The website My Modern Met showcased an interesting art exhibit earlier this week by French photog Sacha Goldberger.
One half of the layout shows pictures of joggers that have just completed a brisk workout. The second half of the layout shows the same joggers in professional attire, posing in the same light, and manner as they had the week before.
According to Goldberger, the photos are intended:
“To show the difference between our natural and brute side versus how we represent ourselves to society,” Goldberger tells us. “The difference was very surprising.”
Here’s an example of Goldberger’s work, courtesy of My Modern Met.
Goldberger’s premise isn’t terribly insightful. Everyone presents an image of self to the world around us. But the exhibit is dramatic in that it underscores just how highly constructed the image we present to society actually is. Think about how much of our day is spent maintaining the image we wish to present.
Your morning shower. A, hopefully, daily ritual to evince good hygiene, and keep one’s bodily odors at bay. Why? So that you and your co-workers can co-exist in relative, cubical harmony.
The clothes you wear. As one fashion blog put it, the entire fashion industry exists for the sole purpose of producing ‘wearable art.’ I kid you not. They really said that. By this logic, you choose to wear clothes that make an artistic statement about you to the rest of the world. My t-shirt and jeans, for example, probably say to the rest of the world, “I hate you.”
The car you drive. Chevy struck advertising gold in the early 2000s in its effort to persuade Americans that you are what you drive.

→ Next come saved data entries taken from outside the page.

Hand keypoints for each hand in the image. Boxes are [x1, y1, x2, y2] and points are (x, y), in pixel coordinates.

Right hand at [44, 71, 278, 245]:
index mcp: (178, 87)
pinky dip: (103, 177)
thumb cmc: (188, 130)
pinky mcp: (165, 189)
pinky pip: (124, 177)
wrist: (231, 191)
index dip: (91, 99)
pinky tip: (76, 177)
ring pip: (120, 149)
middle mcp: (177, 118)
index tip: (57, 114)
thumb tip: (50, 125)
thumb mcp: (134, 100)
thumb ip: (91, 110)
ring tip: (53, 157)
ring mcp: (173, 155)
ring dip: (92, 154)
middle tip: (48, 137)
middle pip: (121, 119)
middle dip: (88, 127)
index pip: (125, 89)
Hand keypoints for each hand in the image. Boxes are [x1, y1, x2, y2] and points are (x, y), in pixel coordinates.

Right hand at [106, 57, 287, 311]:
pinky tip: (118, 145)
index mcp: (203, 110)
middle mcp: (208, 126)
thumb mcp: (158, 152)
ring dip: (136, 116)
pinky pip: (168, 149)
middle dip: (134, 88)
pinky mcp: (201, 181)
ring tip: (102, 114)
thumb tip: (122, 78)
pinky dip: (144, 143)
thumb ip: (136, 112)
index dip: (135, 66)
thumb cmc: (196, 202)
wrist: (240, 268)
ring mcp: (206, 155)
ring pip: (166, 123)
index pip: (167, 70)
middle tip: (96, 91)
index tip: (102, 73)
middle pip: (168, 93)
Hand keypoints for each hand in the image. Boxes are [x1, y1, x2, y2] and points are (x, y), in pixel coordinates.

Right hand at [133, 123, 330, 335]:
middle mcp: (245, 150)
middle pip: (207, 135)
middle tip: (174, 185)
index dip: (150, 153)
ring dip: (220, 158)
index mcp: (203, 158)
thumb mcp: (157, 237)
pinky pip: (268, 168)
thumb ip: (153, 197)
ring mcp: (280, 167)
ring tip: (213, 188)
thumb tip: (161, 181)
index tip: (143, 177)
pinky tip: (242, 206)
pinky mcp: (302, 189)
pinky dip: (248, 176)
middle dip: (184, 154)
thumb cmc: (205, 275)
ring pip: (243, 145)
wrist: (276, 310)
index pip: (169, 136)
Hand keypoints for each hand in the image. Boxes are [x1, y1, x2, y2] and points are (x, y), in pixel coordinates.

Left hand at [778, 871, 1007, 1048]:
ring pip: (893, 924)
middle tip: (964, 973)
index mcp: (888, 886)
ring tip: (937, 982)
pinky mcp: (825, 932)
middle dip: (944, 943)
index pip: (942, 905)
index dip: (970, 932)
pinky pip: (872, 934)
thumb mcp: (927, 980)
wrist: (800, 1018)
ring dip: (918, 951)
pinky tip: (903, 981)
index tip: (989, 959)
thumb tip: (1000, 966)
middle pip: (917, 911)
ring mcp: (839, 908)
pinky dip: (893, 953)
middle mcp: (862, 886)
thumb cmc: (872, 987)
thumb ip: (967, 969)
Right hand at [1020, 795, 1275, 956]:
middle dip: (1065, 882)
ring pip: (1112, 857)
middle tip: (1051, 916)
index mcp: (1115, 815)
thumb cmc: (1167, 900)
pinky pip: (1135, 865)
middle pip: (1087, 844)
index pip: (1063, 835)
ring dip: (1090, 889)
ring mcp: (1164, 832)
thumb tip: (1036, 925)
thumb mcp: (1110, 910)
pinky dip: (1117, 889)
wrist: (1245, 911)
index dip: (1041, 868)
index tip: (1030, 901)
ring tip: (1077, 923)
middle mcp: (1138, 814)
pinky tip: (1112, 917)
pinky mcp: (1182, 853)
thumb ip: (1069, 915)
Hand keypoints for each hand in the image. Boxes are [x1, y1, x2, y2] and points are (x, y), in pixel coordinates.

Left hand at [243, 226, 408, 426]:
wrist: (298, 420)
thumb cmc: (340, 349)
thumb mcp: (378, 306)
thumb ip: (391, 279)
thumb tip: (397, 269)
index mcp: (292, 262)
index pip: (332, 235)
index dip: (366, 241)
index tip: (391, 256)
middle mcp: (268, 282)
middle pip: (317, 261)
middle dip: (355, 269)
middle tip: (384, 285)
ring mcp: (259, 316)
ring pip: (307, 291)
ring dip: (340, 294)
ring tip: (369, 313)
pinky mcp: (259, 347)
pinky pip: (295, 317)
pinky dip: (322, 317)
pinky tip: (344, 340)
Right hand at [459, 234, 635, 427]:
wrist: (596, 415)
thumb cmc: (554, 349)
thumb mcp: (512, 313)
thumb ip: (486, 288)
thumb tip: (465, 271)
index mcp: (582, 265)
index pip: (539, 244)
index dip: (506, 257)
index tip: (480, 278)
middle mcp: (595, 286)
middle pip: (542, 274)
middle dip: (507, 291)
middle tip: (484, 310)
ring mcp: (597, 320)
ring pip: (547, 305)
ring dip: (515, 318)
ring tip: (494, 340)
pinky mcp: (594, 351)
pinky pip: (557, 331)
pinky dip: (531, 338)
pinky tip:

While trying to hawk its massive, and over-priced Silverado pick-up trucks, Chevy cleverly implemented the tagline “Like a rock.” Alas, this would be the last clever thing Chevy ever did.
The point of the “like a rock” campaign was that “you may be a bit soft about the gut, but by God if you drive a Chevy you’re just like a rock all the same.” According to the Wall Street Journal, the “like a rock” campaign was so successful among middle-age men, Chevy just might bring it back. The point, of course, is that the vehicle you drive says something about you to society.
For example, one good friend, who shall remain nameless, drives a Kia Spectra circa. 2004. His choice of car says to society, “Please, don’t hit me. But if you must hit me, I have lots of insurance.” Yes, my good friend is an attorney. My own, battered Chevy Colorado says, “I decided to start law school in the desert west before the economy tanked, and moved here from a major city where I didn’t need a car. This is all I could afford.”
The accessories you carry to work. Being but a lowly student, I don’t have a real job per se. But since I am a student, I’ve given considerable thought to the kind of backpack I carry. I think my Timbuk 2 bag tells society, “I could be a hipster, in a real city.” And once society believes what the bag tells them, it says, “I kid, I kid! The limeade racing stripe was supposed to let you in on the joke.”
I suppose I’ve quite belabored the point by now. But the exhibit really is interesting in that it underscores how nearly the entirety of our waking existence is spent shrouding the image on the left in the trappings of the image on the right. Naturally, this doesn’t address the real question.
Exactly why do we care so much about what other people think of us?